Gedicks’ analogy to employee salary would work if in place of the present HHS mandate the law instead required an employer to provide an employee with a voucher that the employee could then use to freely purchase whatever insurance plan suited her needs as judged by the employee herself. Obviously, that is not the insurance scheme enacted under the ACA.
The payment of money as salary or wages does indeed offer an unlimited set of choices as to how that money is to be spent. The employer might, in the exercise its own judgment, find some of these choices to be moral and others to be immoral. None of these uses, however, is specifically offered, suggested or facilitated by the employer.
Unlike the payment of salaries and wages, the mandated benefit requires that the employer set up a health insurance program which includes a single binary choice that the employer considers to be immoral. The government is requiring the employer to, in effect, place the following choice before the employee: you may choose to use contraceptives for free under our plan, or you may forgo that option. This aspect of the mandated health coverage does not present a universe of choices for which the employer has no accountability.
Since the objecting employer views contraceptive use (including, in some circumstances, uses that are abortifacient in nature, or that facilitate sex outside of marriage) as immoral, this binary choice involves the employer in the immoral conduct in a way that a salary payment does not. In contrast to a salary check that is cashed and then spent however the employee chooses, the health plan involves on-going facilitation – negotiating plans, creating resources to explain plan details, conducting workshops, troubleshooting for employees, maintaining connections to the insurance plan, etc. – all of which take place under the auspices of the employer itself, and at its expense.
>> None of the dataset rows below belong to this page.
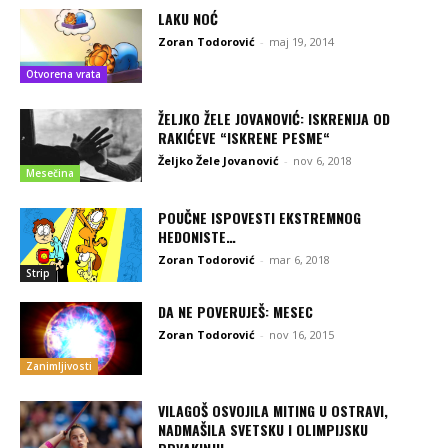
LAKU NOĆ
Zoran Todorović
-
maj 19, 2014
Otvorena vrata
ŽELJKO ŽELE JOVANOVIĆ: ISKRENIJA OD
RAKIĆEVE “ISKRENE PESME“
Željko Žele Jovanović
-
nov 6, 2018
Mesečina
POUČNE ISPOVESTI EKSTREMNOG
HEDONISTE…
Zoran Todorović
-
mar 6, 2018
Strip
DA NE POVERUJEŠ: MESEC
Zoran Todorović
-
nov 16, 2015
Zanimljivosti
VILAGOŠ OSVOJILA MITING U OSTRAVI,
NADMAŠILA SVETSKU I OLIMPIJSKU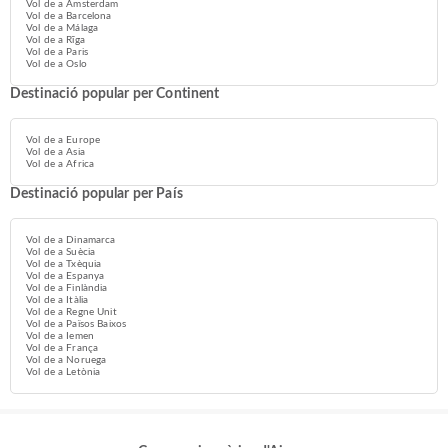
Vol de a Amsterdam
Vol de a Barcelona
Vol de a Málaga
Vol de a Rīga
Vol de a Paris
Vol de a Oslo
Destinació popular per Continent
Vol de a Europe
Vol de a Asia
Vol de a Africa
Destinació popular per País
Vol de a Dinamarca
Vol de a Suècia
Vol de a Txèquia
Vol de a Espanya
Vol de a Finlàndia
Vol de a Itàlia
Vol de a Regne Unit
Vol de a Països Baixos
Vol de a Iemen
Vol de a França
Vol de a Noruega
Vol de a Letònia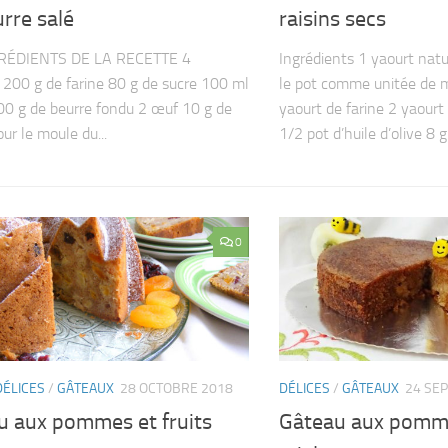
rre salé
raisins secs
RÉDIENTS DE LA RECETTE 4
Ingrédients 1 yaourt natur
00 g de farine 80 g de sucre 100 ml
le pot comme unitée de m
100 g de beurre fondu 2 œuf 10 g de
yaourt de farine 2 yaourt
ur le moule du...
1/2 pot d’huile d’olive 8 g
0
DÉLICES
/
GÂTEAUX
28 OCTOBRE 2018
DÉLICES
/
GÂTEAUX
24 SE
u aux pommes et fruits
Gâteau aux pomme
If instead the employer objected on religious grounds to gambling, or pornography, or alcohol consumption, and the state required the employer to provide each employee with a voucher that could only be used on the state lottery, or a special allowance earmarked for the exclusive purchase of pornographic materials, or a “booze bonus” good only for the purchase of intoxicating beverages, the employer would be made to violate its religious principles by making a specific (objectionable) benefit available to each employee. The individual’s decision – the binary choice – to make use of or decline the benefit that the employer is compelled to make available does not somehow eliminate the fact that the employer must invite the employee to this specific transaction rather than leave the employee free to do what she wills with her salary (that is not designated for any particular benefit) in the tangle of the marketplace.
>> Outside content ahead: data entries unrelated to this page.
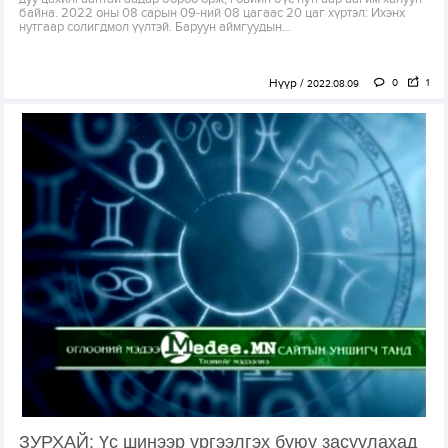
байна. 2022 оны 08 сарын 09-ний 08 цагаас 20 цаг хүртэл: Ихэнх
нутгаар солигдмол үүлтэй. Баруун аймгуудын...
Нүүр
0
1
2022.08.09
ЗУРХАЙ: Үс шинээр үргээлгэх буюу засуулахад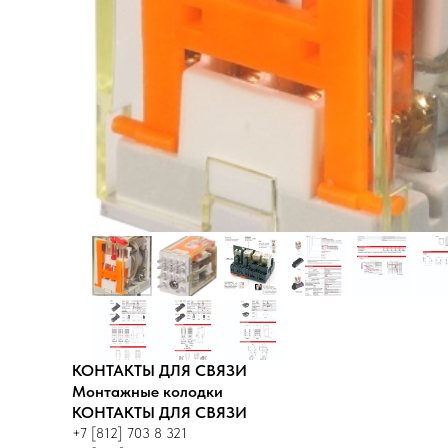
КОНТАКТЫ ДЛЯ СВЯЗИ
Монтажные колодки
КОНТАКТЫ ДЛЯ СВЯЗИ
+7 [812] 703 8 321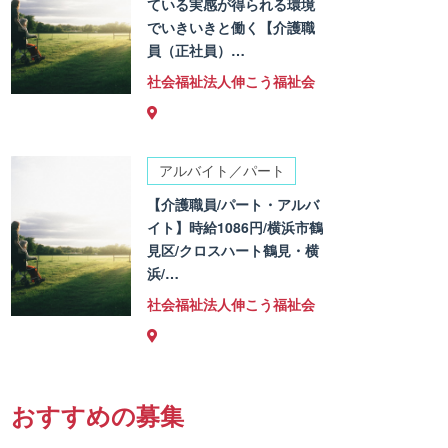
ている実感が得られる環境
でいきいきと働く【介護職
員（正社員）…
社会福祉法人伸こう福祉会
アルバイト／パート
【介護職員/パート・アルバ
イト】時給1086円/横浜市鶴
見区/クロスハート鶴見・横
浜/…
社会福祉法人伸こう福祉会
おすすめの募集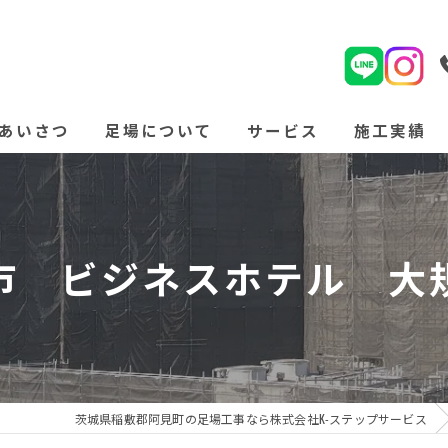
あいさつ
足場について
サービス
施工実績
よくある質問
市 ビジネスホテル 大
茨城県稲敷郡阿見町の足場工事なら株式会社K-ステップサービス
The HHS contraceptive mandate does precisely what these hypothetical vouchers would do. As such, it is equivalent to the example that Gedicks identifies as a violation of religious liberty – “a law mandating an unambiguous subsidy of contraceptive use.”
In its opinion granting defendants’ motion to dismiss in O’Brien v. U.S. Dept. of Health & Human Services, the district court said (p. 11, here) that “plaintiffs remain free to exercise their religion by not using contraceptives and by discouraging employees from using contraceptives.” In doing so, the court recognized that the simple act of sharing one’s religious beliefs – in this case, discouraging the use of contraceptives – is a part of the employer’s religious liberty. Indeed, living one’s religious faith with integrity – not being compelled by the government to undermine that faith by offering the very thing to which one objects – is at the heart of religious freedom.
Given this acknowledgment, it is difficult to see how the HHS mandate is anything other than a “substantial burden” on religious liberty.